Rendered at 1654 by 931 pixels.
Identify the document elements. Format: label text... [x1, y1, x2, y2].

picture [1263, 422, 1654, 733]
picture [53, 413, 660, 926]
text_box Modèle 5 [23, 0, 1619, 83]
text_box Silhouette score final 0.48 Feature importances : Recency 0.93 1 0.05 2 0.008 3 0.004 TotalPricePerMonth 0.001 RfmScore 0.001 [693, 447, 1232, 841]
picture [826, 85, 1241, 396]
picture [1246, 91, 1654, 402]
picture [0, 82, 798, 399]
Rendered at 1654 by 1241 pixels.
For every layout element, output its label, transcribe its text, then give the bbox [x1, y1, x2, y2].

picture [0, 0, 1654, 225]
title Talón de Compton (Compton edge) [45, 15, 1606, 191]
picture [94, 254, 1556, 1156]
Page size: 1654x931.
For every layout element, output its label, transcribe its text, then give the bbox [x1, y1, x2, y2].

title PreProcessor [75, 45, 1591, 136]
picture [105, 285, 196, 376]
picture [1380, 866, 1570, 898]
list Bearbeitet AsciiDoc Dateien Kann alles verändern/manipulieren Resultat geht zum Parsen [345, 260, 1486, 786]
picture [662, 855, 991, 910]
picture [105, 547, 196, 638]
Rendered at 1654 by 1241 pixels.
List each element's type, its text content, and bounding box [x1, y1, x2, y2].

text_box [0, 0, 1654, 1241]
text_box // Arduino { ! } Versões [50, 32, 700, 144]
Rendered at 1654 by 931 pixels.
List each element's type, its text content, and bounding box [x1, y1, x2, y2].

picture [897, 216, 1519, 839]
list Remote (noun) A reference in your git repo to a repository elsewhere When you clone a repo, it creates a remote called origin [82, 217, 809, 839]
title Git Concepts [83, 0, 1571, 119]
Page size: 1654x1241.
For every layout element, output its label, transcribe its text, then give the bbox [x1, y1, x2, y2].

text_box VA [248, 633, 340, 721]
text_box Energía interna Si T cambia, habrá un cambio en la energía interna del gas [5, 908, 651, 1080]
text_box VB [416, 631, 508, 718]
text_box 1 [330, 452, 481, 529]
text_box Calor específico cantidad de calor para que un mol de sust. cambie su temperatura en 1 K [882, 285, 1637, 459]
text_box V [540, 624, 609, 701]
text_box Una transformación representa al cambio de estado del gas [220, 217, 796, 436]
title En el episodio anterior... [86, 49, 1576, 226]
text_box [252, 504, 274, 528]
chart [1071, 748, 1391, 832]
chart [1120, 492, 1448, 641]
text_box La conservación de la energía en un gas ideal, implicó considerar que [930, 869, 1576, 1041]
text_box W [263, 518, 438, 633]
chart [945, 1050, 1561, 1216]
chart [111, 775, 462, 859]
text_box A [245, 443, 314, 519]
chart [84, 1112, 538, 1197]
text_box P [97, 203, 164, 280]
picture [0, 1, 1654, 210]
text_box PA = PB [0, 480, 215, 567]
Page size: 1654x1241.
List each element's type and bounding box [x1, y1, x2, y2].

###

- **Request**
Retype the material from its first line through the line that contains "picture [105, 547, 196, 638]", reproducing every line character for character.

- **Result of the task**
Rendered at 1654 by 931 pixels.
Identify the document elements. Format: label text... [x1, y1, x2, y2].

picture [1263, 422, 1654, 733]
picture [53, 413, 660, 926]
text_box Modèle 5 [23, 0, 1619, 83]
text_box Silhouette score final 0.48 Feature importances : Recency 0.93 1 0.05 2 0.008 3 0.004 TotalPricePerMonth 0.001 RfmScore 0.001 [693, 447, 1232, 841]
picture [826, 85, 1241, 396]
picture [1246, 91, 1654, 402]
picture [0, 82, 798, 399]
Rendered at 1654 by 1241 pixels.
For every layout element, output its label, transcribe its text, then give the bbox [x1, y1, x2, y2].

picture [0, 0, 1654, 225]
title Talón de Compton (Compton edge) [45, 15, 1606, 191]
picture [94, 254, 1556, 1156]
Page size: 1654x931.
For every layout element, output its label, transcribe its text, then give the bbox [x1, y1, x2, y2].

title PreProcessor [75, 45, 1591, 136]
picture [105, 285, 196, 376]
picture [1380, 866, 1570, 898]
list Bearbeitet AsciiDoc Dateien Kann alles verändern/manipulieren Resultat geht zum Parsen [345, 260, 1486, 786]
picture [662, 855, 991, 910]
picture [105, 547, 196, 638]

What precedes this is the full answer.